> _WHAT TO DO_: Keep to one stretch of the data below, the lines from the one with "middle mcp: (256, 668)" up to and including the one with "ring tip: (428, 64)", and return that stretch exactly.

> _EXTRACTED MATERIAL_:

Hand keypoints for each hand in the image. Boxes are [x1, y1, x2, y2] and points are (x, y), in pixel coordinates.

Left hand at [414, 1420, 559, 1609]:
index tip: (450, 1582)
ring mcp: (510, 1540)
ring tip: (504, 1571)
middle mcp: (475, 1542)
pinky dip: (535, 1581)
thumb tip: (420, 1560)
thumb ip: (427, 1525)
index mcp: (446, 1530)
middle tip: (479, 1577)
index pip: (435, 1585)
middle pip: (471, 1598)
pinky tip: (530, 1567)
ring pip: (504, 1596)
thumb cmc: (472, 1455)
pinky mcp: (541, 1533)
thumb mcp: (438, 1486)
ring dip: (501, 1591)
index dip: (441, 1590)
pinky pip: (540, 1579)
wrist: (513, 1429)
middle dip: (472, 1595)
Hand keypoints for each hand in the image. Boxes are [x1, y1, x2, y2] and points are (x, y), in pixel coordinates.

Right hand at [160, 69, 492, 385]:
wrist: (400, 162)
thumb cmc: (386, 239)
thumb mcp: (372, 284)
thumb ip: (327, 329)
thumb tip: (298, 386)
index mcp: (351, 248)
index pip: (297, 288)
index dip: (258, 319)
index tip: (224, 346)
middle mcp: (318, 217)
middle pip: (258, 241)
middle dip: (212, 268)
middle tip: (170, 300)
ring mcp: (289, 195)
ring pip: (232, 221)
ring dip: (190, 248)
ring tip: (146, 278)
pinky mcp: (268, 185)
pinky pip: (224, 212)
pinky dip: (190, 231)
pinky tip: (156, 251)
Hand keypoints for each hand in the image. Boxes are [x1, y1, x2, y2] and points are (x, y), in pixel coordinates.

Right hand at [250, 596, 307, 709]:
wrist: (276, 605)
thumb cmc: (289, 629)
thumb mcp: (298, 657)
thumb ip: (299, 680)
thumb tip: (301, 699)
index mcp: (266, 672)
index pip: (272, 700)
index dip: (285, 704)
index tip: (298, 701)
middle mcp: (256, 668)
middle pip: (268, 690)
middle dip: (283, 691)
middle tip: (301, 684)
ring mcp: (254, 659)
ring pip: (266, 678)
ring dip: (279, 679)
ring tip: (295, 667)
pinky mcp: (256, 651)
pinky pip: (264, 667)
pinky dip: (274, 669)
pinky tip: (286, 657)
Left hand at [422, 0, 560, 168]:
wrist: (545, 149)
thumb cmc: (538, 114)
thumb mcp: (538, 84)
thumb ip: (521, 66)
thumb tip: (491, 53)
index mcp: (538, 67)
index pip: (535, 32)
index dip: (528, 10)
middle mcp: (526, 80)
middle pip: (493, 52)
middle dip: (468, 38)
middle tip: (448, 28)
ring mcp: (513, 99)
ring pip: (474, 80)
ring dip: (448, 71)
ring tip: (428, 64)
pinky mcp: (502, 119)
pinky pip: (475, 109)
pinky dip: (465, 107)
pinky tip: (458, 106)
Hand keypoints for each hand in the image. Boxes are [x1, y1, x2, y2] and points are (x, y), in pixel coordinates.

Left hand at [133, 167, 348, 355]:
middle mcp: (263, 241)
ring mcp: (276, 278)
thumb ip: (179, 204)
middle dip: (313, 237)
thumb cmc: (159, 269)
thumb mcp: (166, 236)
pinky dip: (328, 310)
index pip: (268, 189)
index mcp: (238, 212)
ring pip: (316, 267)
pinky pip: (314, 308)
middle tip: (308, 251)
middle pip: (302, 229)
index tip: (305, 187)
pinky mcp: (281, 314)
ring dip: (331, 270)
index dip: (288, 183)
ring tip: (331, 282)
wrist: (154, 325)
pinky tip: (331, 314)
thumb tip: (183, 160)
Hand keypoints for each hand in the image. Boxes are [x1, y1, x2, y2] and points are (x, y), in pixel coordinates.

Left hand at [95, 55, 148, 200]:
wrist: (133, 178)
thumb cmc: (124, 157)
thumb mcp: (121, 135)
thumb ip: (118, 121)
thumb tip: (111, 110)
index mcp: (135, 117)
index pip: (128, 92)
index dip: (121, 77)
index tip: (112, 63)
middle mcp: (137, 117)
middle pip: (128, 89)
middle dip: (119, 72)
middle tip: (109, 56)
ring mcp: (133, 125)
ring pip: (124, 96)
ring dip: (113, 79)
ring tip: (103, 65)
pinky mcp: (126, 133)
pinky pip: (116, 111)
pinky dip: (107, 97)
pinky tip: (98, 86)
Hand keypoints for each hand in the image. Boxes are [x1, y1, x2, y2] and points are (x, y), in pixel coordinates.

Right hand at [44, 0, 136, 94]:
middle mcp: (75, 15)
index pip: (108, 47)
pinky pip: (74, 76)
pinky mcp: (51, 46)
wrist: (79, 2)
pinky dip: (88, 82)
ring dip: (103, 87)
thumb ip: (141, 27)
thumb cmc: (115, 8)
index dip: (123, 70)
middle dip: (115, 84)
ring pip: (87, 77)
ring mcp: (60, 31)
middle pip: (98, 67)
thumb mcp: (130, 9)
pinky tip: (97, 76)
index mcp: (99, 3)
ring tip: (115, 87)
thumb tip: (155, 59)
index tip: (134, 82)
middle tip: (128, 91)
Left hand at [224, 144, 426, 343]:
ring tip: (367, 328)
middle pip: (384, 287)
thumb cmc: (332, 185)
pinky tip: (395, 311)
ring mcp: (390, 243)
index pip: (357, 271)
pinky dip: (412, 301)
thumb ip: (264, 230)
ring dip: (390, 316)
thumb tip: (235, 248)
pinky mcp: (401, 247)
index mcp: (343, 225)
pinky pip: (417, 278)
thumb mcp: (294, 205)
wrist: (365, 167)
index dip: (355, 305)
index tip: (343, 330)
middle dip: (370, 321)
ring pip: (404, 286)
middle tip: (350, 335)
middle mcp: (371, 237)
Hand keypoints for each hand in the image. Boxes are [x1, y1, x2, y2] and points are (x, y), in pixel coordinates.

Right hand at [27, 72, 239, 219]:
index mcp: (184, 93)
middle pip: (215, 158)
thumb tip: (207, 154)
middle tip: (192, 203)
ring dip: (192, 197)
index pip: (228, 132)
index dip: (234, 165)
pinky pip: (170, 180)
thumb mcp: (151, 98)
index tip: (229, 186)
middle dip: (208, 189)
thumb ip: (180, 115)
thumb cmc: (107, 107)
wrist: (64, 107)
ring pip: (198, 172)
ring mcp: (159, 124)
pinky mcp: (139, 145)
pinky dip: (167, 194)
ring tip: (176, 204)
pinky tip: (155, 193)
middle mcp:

> _WRITTEN RESPONSE_:
middle mcp: (256, 668)
middle pip: (268, 690)
middle dip: (283, 691)
middle tip: (301, 684)
ring mcp: (254, 659)
ring pip: (266, 678)
ring dip: (279, 679)
ring tip: (295, 667)
pinky mcp: (256, 651)
pinky pip: (264, 667)
pinky dip: (274, 669)
pinky tip: (286, 657)
Left hand at [422, 0, 560, 168]:
wrist: (545, 149)
thumb cmc: (538, 114)
thumb mcp: (538, 84)
thumb ip: (521, 66)
thumb tip: (491, 53)
index mcp: (538, 67)
index pip: (535, 32)
index dip: (528, 10)
middle mcp: (526, 80)
middle pip: (493, 52)
middle dip: (468, 38)
middle tip: (448, 28)
ring mcp: (513, 99)
ring pip: (474, 80)
ring dip: (448, 71)
ring tip: (428, 64)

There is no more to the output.